“BİR AVUÇ İNSANIN AKLI”
İmamoğlu, Taksim Gezi Parkı’nın mülkiyetinin Sultan Bayezid Vakfı’na devriyle ilgili açıklama yaptı.
İmamoğlu'ndan
Gezi Parkı açıklaması:
"Davamızı başlatıyorum"
İstanbul Büyükşehir Belediye (İBB) Başkanı
Ekrem İmamoğlu, İzmir’de düzenlenen “Kentlerde Sürdürülebilir Su
Politikaları Zirvesi”ne katıldı. İmamoğlu, zirve sonrasında
gazetecilerin gündeme ilişkin sorularını yanıtladı...

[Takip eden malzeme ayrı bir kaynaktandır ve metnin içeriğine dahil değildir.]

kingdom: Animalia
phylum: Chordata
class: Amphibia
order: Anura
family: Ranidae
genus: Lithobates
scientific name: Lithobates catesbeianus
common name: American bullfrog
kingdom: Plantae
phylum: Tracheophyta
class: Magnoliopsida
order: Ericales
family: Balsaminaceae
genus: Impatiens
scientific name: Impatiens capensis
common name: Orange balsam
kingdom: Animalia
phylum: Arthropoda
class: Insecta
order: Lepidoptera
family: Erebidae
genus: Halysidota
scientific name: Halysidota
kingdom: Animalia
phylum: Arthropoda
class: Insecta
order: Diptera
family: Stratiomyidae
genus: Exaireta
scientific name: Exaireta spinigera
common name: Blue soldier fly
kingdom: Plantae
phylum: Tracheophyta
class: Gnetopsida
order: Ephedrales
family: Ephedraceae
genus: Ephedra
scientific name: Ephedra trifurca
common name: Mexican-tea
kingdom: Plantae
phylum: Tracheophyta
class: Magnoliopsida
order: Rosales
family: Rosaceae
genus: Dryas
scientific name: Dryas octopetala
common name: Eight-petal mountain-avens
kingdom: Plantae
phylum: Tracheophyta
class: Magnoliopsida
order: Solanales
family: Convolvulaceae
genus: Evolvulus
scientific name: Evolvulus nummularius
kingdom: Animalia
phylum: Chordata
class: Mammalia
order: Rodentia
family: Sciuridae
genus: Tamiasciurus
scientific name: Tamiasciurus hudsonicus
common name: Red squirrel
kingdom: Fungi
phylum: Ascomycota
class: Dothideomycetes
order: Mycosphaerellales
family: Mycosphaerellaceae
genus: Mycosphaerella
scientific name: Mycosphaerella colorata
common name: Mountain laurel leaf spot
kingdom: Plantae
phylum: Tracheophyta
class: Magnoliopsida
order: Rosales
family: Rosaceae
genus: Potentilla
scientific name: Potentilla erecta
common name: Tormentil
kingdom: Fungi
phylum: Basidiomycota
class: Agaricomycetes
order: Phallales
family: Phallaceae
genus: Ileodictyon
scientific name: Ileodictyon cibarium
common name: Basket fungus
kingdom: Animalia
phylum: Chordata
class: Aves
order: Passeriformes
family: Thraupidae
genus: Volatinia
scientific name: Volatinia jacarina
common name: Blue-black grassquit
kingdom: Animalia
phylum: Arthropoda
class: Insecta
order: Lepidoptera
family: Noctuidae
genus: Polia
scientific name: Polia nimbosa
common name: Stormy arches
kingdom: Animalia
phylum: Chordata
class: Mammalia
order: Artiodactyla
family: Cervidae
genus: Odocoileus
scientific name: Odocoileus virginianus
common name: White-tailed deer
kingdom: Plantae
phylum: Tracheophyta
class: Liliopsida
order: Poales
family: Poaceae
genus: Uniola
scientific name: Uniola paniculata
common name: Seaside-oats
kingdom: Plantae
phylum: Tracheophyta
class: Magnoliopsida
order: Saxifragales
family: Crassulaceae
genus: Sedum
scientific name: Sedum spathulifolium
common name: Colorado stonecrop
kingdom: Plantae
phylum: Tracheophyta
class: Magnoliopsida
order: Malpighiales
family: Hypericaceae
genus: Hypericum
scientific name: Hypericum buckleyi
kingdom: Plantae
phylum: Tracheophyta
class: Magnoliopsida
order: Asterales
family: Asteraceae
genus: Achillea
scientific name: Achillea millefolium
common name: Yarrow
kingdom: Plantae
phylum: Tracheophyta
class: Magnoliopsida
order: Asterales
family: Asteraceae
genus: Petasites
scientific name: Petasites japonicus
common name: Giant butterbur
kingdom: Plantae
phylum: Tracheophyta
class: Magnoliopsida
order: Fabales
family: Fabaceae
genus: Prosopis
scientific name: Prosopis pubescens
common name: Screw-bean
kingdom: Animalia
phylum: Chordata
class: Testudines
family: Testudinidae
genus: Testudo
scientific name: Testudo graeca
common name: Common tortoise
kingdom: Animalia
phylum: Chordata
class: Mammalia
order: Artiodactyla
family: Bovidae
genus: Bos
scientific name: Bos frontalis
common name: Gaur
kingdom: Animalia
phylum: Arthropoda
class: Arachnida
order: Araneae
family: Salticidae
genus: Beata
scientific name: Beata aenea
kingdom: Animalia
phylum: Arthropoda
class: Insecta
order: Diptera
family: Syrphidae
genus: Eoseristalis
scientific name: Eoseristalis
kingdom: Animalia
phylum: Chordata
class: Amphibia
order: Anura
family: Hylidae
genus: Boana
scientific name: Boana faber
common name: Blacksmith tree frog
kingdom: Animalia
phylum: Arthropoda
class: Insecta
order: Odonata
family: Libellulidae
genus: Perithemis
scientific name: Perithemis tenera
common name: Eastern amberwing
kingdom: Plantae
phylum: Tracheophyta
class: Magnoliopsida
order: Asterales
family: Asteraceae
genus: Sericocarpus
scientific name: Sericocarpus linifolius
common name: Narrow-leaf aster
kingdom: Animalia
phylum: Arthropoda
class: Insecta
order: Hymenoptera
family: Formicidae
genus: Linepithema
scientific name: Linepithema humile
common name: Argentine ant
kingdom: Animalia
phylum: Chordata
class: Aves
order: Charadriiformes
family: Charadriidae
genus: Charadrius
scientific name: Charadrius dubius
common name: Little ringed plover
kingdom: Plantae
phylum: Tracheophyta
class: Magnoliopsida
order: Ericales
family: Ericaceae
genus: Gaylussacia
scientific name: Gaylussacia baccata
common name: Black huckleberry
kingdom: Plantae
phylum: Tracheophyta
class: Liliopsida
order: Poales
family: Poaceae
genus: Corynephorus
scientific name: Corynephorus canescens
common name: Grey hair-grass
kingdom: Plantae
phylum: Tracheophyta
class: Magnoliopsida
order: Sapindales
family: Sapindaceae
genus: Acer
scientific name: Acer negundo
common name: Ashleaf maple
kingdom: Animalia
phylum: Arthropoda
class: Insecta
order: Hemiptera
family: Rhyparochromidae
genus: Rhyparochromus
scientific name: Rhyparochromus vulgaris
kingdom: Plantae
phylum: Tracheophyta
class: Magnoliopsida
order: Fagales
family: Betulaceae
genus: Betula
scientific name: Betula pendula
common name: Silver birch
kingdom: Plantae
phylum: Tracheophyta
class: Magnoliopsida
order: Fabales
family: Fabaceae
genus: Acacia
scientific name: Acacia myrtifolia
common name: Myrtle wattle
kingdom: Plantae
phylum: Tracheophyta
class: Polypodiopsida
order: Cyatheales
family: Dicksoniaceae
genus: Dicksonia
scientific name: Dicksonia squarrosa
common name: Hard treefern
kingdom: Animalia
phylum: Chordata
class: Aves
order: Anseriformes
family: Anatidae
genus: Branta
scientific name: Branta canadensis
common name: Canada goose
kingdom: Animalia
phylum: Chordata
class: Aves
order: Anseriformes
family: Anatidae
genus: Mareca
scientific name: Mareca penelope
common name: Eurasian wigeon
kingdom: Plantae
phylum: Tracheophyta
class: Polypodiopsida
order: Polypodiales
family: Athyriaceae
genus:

İmamoğlu, Taksim Gezi Parkı’nın mülkiyetinin Sultan Bayezid Vakfı’na
devriyle ilgili soruya, şu yanıtı verdi:
“TRAJİKOMİK BİR KARAR”
“Çok trajikomik bir karar. 2008’da, yanılmıyorsam vakıflarla ilgili
kanunun 30. maddesine dayanılarak yapılmış bir hamle. Ama o kanun da
aslında o kadar net yazılmış ki; ‘Vakıf eliyle yapılan’ diye
tarifleniyor. Geçmişte vakıf eliyle yapılan, eğer bugün İl Özel
İdaresi’nde, belediyede ya da kamunun herhangi bir kurumunda mülkiyet
olarak duruyorsa, bunun Vakıflar Genel Müdürlüğü’ne devri, diye
tanımlanmış kanun. Ama bunun Gezi Parkı ile uyan hiçbir tarafı yok.
Bir
kere Sultan Bayezid Vakfı diye bir vakıftan bahsediliyor. Bu vakfın da
ne yazık ki temelinde çok sıkıntılı, sorunlu haller var. Ama daha da
önemlisi burası Gezi Parkı, kültür varlığı değil. Yani Gezi Parkı,
kültür varlığı değil. Kanun, kültür varlıkları ile ilgili.
Gezi
Parkı’nda 100 sene önce bir Topçu Kışlası yapılmış. Ama o Topçu Kışlası,
Selim zamanında yapılmış.
Bayezid Han Hazretleri Vakfı ile alakalı değil. Yani, okudukça insanın
gülesi geliyor. Böyle uydurma, mesnetsiz kararla İstanbul halkına ait
güzel bir parkın, akşamdan sabaha bir kararla, bir yazıyla, bekler gibi
hazır halde, tapuyu da Vakıflar Genel Müdürlüğü adına tescil edilmesi,
İstanbulluya karşı hiçbir kural dinlemeksizin, kendi bildiğini yapmaya
çalışan bir aklın sonucu.
Elbette biz, mücadelemizi hukuken veriyoruz,
vereceğiz. Buna bir mülkiyet davası açıyoruz. İstanbul halkına ait, 100
senedir İBB’ye ait bir alanın, ki Bayezid Han zamanında orada park
yoktu, bina yoktu, yapı yoktu… Bugün Genel Sekreter Yardımcımız güzel
bir örnek verdi.
Örneğin; Bayezid Camii yapılırken, vakıf onun için
kurulur. Ki İstanbul’da birçok cami, birçok han, hamam böyledir. O
vakfın himayesinde o cami yapılır. O cami kesinlikle, o vakıfa aittir.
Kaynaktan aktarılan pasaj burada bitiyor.